February 1: Very Peri

Who chooses the colors of love?

My buddy Jason turned me on to a flash fiction challenge being put on by the Storytelling Collective. Each day for this month, they’re releasing a writing prompt; the idea is to write something very brief (I’m aiming for 300-500 words) inspired by the prompt. I’ve been feeling really stunted creatively, so I decided to join in, see if this helps get my wheels turning again. I started a day late, but I started!

The first prompt was Very Peri, which is this year’s Pantone color of the year. I ended up with a somewhat autobiographical character sketch of a graphic designer with some regrets….


Lexi stared through the computer screen, absentmindedly fingering the swatch her client had chosen. Why did it have to be periwinkle? She looked at the color name printed along the edge: Very Peri. It even rhymes with her name, she thought.

She set the swatch down next to her keyboard and looked out the window. Between the dusty aluminum slats of the venetian blinds, she saw drops of water slumping down the dirty glass. Where did the screen go? Lexi scowled. Has the screen always been missing from this window?

Rain poured steadily through a crack in the edge of the gutter and splashed into a puddle below. Lexi watched a few bits of mulch and grass float around in the current of the runoff.
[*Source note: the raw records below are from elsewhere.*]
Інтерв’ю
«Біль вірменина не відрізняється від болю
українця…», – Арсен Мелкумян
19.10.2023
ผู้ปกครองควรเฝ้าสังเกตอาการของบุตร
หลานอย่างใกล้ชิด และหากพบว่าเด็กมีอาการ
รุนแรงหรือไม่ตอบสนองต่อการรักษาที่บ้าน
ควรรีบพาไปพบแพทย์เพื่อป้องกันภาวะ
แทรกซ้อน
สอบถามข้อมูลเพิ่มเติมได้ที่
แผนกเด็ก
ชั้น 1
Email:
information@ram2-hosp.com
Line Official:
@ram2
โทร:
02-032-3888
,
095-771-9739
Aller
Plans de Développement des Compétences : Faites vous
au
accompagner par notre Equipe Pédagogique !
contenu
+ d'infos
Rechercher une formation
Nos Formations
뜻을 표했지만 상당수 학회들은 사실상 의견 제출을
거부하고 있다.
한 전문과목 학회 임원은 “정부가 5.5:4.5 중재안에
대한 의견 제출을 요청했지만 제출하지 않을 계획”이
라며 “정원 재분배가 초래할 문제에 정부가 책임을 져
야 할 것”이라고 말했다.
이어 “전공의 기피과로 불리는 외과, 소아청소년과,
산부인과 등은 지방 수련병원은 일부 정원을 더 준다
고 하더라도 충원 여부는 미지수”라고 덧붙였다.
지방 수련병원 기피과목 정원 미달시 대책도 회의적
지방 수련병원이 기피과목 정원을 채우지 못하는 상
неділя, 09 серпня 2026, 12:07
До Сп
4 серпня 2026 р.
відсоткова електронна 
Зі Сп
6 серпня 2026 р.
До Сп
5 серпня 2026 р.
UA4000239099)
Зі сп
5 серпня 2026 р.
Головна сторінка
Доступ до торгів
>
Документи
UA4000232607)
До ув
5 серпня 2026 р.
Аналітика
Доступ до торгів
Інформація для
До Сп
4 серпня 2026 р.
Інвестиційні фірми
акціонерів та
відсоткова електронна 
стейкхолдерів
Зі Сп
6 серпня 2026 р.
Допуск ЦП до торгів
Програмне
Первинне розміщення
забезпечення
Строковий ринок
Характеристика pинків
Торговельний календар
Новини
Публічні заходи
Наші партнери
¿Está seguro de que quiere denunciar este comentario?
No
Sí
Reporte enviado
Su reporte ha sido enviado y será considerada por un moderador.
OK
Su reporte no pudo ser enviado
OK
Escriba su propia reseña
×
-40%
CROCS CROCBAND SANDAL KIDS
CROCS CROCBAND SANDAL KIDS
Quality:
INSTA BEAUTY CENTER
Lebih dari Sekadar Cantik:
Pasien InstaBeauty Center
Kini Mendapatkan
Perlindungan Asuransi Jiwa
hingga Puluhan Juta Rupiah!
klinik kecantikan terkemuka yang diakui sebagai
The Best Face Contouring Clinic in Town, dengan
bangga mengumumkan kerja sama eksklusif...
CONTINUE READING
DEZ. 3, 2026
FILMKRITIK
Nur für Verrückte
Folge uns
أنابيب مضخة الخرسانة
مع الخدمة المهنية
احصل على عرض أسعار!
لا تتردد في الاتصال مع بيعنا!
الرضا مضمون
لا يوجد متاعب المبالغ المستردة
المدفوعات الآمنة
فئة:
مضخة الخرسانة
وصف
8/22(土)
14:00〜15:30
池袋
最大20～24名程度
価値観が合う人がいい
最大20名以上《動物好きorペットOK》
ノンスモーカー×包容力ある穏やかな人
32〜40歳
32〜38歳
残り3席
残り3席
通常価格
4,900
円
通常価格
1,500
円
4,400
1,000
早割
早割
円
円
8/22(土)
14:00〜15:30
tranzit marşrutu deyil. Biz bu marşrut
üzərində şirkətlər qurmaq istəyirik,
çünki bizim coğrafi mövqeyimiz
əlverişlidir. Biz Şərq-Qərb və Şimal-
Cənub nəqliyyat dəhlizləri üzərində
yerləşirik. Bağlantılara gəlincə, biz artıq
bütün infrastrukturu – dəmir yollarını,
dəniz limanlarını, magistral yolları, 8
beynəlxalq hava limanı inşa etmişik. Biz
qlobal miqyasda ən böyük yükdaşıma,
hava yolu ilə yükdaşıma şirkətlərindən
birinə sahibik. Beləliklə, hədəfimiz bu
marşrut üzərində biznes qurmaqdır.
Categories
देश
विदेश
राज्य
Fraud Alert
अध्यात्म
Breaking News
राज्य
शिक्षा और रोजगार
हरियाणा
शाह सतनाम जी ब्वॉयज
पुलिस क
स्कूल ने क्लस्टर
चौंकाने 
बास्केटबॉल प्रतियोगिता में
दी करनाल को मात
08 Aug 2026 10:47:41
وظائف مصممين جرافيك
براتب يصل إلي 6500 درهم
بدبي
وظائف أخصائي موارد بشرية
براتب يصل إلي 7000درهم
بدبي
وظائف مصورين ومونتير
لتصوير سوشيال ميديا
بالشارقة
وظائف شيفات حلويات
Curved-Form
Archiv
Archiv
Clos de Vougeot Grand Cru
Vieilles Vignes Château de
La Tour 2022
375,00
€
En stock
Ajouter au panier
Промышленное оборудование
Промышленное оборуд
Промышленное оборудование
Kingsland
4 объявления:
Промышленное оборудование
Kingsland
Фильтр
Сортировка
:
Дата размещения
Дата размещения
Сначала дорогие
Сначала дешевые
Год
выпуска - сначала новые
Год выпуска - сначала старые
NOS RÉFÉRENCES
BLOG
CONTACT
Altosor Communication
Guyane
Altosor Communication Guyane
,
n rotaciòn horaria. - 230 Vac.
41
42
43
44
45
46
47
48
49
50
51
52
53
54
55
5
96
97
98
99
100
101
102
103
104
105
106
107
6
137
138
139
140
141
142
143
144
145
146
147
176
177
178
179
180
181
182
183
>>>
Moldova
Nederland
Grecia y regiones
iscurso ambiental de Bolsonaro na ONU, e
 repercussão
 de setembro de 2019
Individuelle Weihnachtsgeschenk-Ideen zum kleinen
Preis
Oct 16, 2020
I should plant something in that flower bed this spring, she thought. Maybe foxglove. She would love that.

Lexi turned back to her computer and flicked the touchpad a few times. A cursor beckoned to her from the blank rectangle of the text editor. Ignoring the design work with its lurking deadline, she began to type.

Dear Kerry, I am so sorry. I wish —

Lexi pulled back from the keyboard and laced her fingers together. What did she wish?

— I wish we’d had more time.

She stopped. This is so dumb. Why am I doing this? She glanced out the window, started to choose the document, then caught herself and shook her head. No. I need to say this to her. Lexi started again.

Love is complicated. I wish I’d had more time to learn how to love you the way Dad did, the way Jamie did. I wish you’d had more time to see that I am not my mother.

She looked at the color swatch again, thinking of the woman who’d once loved the way the word felt in her mouth, or who rather enjoyed not saying whether it was a shade of blue or of purple. “Why choose,” she would say, “when it can be both?”

I’m sorry we never planted flowers together. 

The tears coated her cheeks and blurred her focus as she typed a final sentence.

I miss you.

Lexi slowly closed the lid on her laptop. I’ll try again tomorrow, she thought as she turned back to the window and the rain and the puddle.